BEGIN Provided entries

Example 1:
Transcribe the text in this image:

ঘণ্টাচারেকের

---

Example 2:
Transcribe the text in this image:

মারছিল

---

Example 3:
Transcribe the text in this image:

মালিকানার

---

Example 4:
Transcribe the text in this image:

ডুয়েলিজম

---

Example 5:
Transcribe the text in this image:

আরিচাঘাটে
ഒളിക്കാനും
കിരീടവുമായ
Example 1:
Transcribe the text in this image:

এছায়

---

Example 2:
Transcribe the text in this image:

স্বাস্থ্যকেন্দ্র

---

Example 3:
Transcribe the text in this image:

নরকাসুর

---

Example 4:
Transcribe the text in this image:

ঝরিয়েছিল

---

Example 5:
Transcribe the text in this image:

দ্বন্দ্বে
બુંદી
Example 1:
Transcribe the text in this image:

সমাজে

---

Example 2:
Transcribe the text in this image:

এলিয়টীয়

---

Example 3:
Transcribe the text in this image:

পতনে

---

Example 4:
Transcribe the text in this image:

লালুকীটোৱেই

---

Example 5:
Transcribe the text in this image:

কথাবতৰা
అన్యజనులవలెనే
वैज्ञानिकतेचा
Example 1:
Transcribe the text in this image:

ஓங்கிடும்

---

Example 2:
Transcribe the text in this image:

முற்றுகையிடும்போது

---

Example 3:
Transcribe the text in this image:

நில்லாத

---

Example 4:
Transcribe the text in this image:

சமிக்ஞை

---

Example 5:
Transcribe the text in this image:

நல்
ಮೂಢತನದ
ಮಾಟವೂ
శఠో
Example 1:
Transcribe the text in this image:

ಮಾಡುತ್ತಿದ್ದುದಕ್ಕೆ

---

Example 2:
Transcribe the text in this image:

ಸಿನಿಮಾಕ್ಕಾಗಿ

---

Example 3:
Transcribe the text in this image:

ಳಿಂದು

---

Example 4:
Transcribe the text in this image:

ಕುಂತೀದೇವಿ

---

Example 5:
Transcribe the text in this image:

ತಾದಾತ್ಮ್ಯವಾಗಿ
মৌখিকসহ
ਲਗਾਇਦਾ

END Provided entries

Assignment:
Repeat each entry above exactly as it appears.

Response box:
Example 1:
Transcribe the text in this image:

ঘণ্টাচারেকের

---

Example 2:
Transcribe the text in this image:

মারছিল

---

Example 3:
Transcribe the text in this image:

মালিকানার

---

Example 4:
Transcribe the text in this image:

ডুয়েলিজম

---

Example 5:
Transcribe the text in this image:

আরিচাঘাটে
ഒളിക്കാനും
കിരീടവുമായ
Example 1:
Transcribe the text in this image:

এছায়

---

Example 2:
Transcribe the text in this image:

স্বাস্থ্যকেন্দ্র

---

Example 3:
Transcribe the text in this image:

নরকাসুর

---

Example 4:
Transcribe the text in this image:

ঝরিয়েছিল

---

Example 5:
Transcribe the text in this image:

দ্বন্দ্বে
બુંદી
Example 1:
Transcribe the text in this image:

সমাজে

---

Example 2:
Transcribe the text in this image:

এলিয়টীয়

---

Example 3:
Transcribe the text in this image:

পতনে

---

Example 4:
Transcribe the text in this image:

লালুকীটোৱেই

---

Example 5:
Transcribe the text in this image:

কথাবতৰা
అన్యజనులవలెనే
वैज्ञानिकतेचा
Example 1:
Transcribe the text in this image:

ஓங்கிடும்

---

Example 2:
Transcribe the text in this image:

முற்றுகையிடும்போது

---

Example 3:
Transcribe the text in this image:

நில்லாத

---

Example 4:
Transcribe the text in this image:

சமிக்ஞை

---

Example 5:
Transcribe the text in this image:

நல்
ಮೂಢತನದ
ಮಾಟವೂ
శఠో
Example 1:
Transcribe the text in this image:

ಮಾಡುತ್ತಿದ್ದುದಕ್ಕೆ

---

Example 2:
Transcribe the text in this image:

ಸಿನಿಮಾಕ್ಕಾಗಿ

---

Example 3:
Transcribe the text in this image:

ಳಿಂದು

---

Example 4:
Transcribe the text in this image:

ಕುಂತೀದೇವಿ

---

Example 5:
Transcribe the text in this image:

ತಾದಾತ್ಮ್ಯವಾಗಿ
মৌখিকসহ
ਲਗਾਇਦਾ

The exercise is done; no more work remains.